Spyware will quickly become the biggest single threat to corporate IT departments. Individuals will plant spyware to watch their neighbors in the next cubicle; executives will authorize spyware to watch workers; outside hackers will use spyware to steal IT secrets; competitors will use spyware to steal business secrets; and script kiddies will flood the world with spyware just because they can.
Having authorized spyware makes it harder to deal with unauthorized spyware. Spyware not only lets people steal your passwords and other corporate information, it also compromises your clients' secrets and that will lead to calls for legal action to stop the spread of spyware and punish companies that fail to control it.
Legacy of failure
When Microsoft updated Windows XP with Service Pack 2, it was the first time that the company chose better security over legacy support. Since Microsoft got away with it, other companies, including Linux vendors, will probably follow the lead and begin to patch holes and update software, even if the fixes disable popular but dangerous legacy features.

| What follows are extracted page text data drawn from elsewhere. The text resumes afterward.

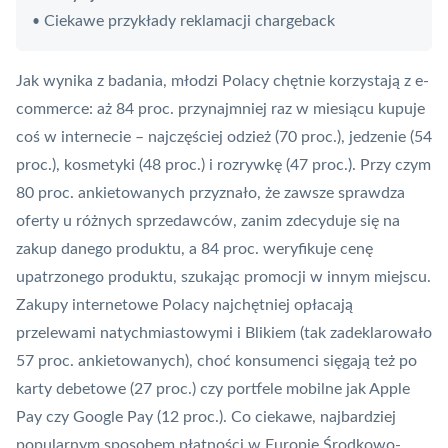
Ciekawe przykłady reklamacji chargeback
•
Jak wynika z badania, młodzi Polacy chętnie korzystają z e-
commerce: aż 84 proc. przynajmniej raz w miesiącu kupuje
coś w internecie – najczęściej odzież (70 proc.), jedzenie (54
proc.), kosmetyki (48 proc.) i rozrywkę (47 proc.). Przy czym
80 proc. ankietowanych przyznało, że zawsze sprawdza
oferty u różnych sprzedawców, zanim zdecyduje się na
zakup danego produktu, a 84 proc. weryfikuje cenę
upatrzonego produktu, szukając promocji w innym miejscu.
Zakupy internetowe Polacy najchętniej opłacają
przelewami natychmiastowymi i Blikiem (tak zadeklarowało
57 proc. ankietowanych), choć konsumenci sięgają też po
karty debetowe (27 proc.) czy portfele mobilne jak
Apple
Pay
czy
Google Pay
(12 proc.). Co ciekawe, najbardziej
popularnym sposobem płatności w Europie Środkowo-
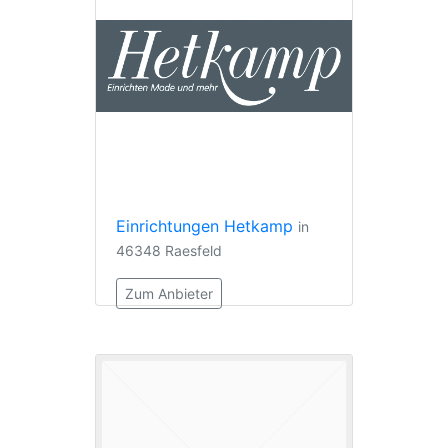
Einrichtungen Hetkamp
in
46348 Raesfeld
Zum Anbieter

Since legacy support is a major cause of software vulnerabilities, this will have a slow but positive effect on improving software security.
Let's talk money
There are also some less obvious developments that I expect to see in 2005 and beyond, and some of these developments are not directly related to IT security but involve economic issues that affect U.S. businesses and IT departments in general. Keep in mind that I've seen a lot of IT history going back to the punch-card computer days, so my guesses are usually fairly well-grounded.
Look for more big foreign buys of U.S. IT businesses, such as the recent purchase of IBM's PC division, but also look for high-profile failures of some of these purchases after a few years. A few decades ago, Japanese companies bought up a lot of U.S. real estate (which freed up U.S. capital for local investment). The market collapsed, leaving the Japanese holding the bag. Look for Chinese companies to use that country's massive trade surplus with the U.S. to buy up things that U.S. companies will be glad to get rid of.
Other important trends are also related to the U.S. deficit and the fall in value of the U.S. dollar. Gold and oil are mainly purchased with dollars, so the rising price of both just means the dollar is being devalued.
Government policy is obvious—a lower dollar means improved trade deficits as goods bought mostly from Asia become more expensive in the U.S., increasing the competitiveness of U.S. workers and making computers assembled in the U.S. comparatively cheaper.
On the white collar side, IT managers and software developers (and even help desk workers whose jobs have gone overseas) will become more competitive in the global market and some jobs could migrate back to the U.S. as a result.
Government and industry self-interest will both drive this trend as they realize fewer good jobs in the U.S. means fewer people will be able to pay taxes (especially Social Security taxes) and buy goods from U.S. companies. Buying goods cheap from China doesn't help a business if there are no local buyers they can resell to.
The government has encouraged the retraining of displaced U.S. workers in computer technology for the past decade but there has been little work for those graduated in the past five years (especially in rural areas). Many of the jobs they trained for went overseas instead. However, rural America (such as my part of central Pennsylvania) has a much lower cost of living than big cities, and IT workers can live quite well on a salary only half of what they would need in Arlington, Virginia or Silicon Valley. Thus, some U.S. companies are looking at "homeshoring" some jobs to workers that can telecommute rather than sending those jobs overseas, as reported by News.com.
Security professionals and administrators will continue to be under pressure on a variety of fronts in 2005, with spyware, phishing, and patch management continuing to cause headaches.
The best news for U.S. IT professionals is that I look for a resurgence of IT jobs in the U.S. in 2005 as U.S. workers become more competitively priced, and the cost of overseas outsourcing climbs due to the fall of the dollar.